> Instructions for the task: Keeping each line exactly as it is, output all of the records.

> Record excerpts:
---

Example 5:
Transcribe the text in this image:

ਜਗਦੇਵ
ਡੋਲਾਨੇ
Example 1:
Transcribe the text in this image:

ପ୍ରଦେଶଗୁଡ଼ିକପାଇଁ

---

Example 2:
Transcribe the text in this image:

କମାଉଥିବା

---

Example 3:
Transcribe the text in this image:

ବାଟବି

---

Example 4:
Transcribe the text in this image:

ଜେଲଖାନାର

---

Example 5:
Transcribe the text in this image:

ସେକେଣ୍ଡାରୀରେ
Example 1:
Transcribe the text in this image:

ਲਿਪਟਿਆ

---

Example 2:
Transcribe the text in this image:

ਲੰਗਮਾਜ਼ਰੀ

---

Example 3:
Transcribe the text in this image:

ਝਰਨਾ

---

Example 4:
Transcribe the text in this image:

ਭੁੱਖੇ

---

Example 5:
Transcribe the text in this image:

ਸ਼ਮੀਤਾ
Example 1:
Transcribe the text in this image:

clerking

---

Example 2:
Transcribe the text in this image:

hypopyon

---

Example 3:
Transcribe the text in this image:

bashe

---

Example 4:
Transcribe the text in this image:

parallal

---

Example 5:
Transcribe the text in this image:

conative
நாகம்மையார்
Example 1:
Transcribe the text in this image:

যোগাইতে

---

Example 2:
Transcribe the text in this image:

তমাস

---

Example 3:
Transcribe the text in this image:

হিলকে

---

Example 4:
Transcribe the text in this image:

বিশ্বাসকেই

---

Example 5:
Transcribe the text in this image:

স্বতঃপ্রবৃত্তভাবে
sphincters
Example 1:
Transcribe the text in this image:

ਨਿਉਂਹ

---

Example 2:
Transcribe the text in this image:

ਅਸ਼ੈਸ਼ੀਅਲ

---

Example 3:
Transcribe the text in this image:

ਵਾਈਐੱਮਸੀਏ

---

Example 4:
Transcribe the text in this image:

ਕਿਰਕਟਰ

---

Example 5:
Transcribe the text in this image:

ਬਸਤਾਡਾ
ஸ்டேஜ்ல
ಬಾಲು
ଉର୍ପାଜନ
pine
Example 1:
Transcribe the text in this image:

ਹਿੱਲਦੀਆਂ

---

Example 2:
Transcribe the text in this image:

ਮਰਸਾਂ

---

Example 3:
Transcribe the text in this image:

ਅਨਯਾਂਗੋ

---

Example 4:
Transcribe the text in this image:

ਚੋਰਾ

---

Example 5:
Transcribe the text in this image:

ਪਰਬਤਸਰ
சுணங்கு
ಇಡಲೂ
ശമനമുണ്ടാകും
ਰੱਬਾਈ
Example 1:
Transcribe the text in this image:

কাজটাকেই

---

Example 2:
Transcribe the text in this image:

> Answer space:
---

Example 5:
Transcribe the text in this image:

ਜਗਦੇਵ
ਡੋਲਾਨੇ
Example 1:
Transcribe the text in this image:

ପ୍ରଦେଶଗୁଡ଼ିକପାଇଁ

---

Example 2:
Transcribe the text in this image:

କମାଉଥିବା

---

Example 3:
Transcribe the text in this image:

ବାଟବି

---

Example 4:
Transcribe the text in this image:

ଜେଲଖାନାର

---

Example 5:
Transcribe the text in this image:

ସେକେଣ୍ଡାରୀରେ
Example 1:
Transcribe the text in this image:

ਲਿਪਟਿਆ

---

Example 2:
Transcribe the text in this image:

ਲੰਗਮਾਜ਼ਰੀ

---

Example 3:
Transcribe the text in this image:

ਝਰਨਾ

---

Example 4:
Transcribe the text in this image:

ਭੁੱਖੇ

---

Example 5:
Transcribe the text in this image:

ਸ਼ਮੀਤਾ
Example 1:
Transcribe the text in this image:

clerking

---

Example 2:
Transcribe the text in this image:

hypopyon

---

Example 3:
Transcribe the text in this image:

bashe

---

Example 4:
Transcribe the text in this image:

parallal

---

Example 5:
Transcribe the text in this image:

conative
நாகம்மையார்
Example 1:
Transcribe the text in this image:

যোগাইতে

---

Example 2:
Transcribe the text in this image:

তমাস

---

Example 3:
Transcribe the text in this image:

হিলকে

---

Example 4:
Transcribe the text in this image:

বিশ্বাসকেই

---

Example 5:
Transcribe the text in this image:

স্বতঃপ্রবৃত্তভাবে
sphincters
Example 1:
Transcribe the text in this image:

ਨਿਉਂਹ

---

Example 2:
Transcribe the text in this image:

ਅਸ਼ੈਸ਼ੀਅਲ

---

Example 3:
Transcribe the text in this image:

ਵਾਈਐੱਮਸੀਏ

---

Example 4:
Transcribe the text in this image:

ਕਿਰਕਟਰ

---

Example 5:
Transcribe the text in this image:

ਬਸਤਾਡਾ
ஸ்டேஜ்ல
ಬಾಲು
ଉର୍ପାଜନ
pine
Example 1:
Transcribe the text in this image:

ਹਿੱਲਦੀਆਂ

---

Example 2:
Transcribe the text in this image:

ਮਰਸਾਂ

---

Example 3:
Transcribe the text in this image:

ਅਨਯਾਂਗੋ

---

Example 4:
Transcribe the text in this image:

ਚੋਰਾ

---

Example 5:
Transcribe the text in this image:

ਪਰਬਤਸਰ
சுணங்கு
ಇಡಲೂ
ശമനമുണ്ടാകും
ਰੱਬਾਈ
Example 1:
Transcribe the text in this image:

কাজটাকেই

---

Example 2:
Transcribe the text in this image:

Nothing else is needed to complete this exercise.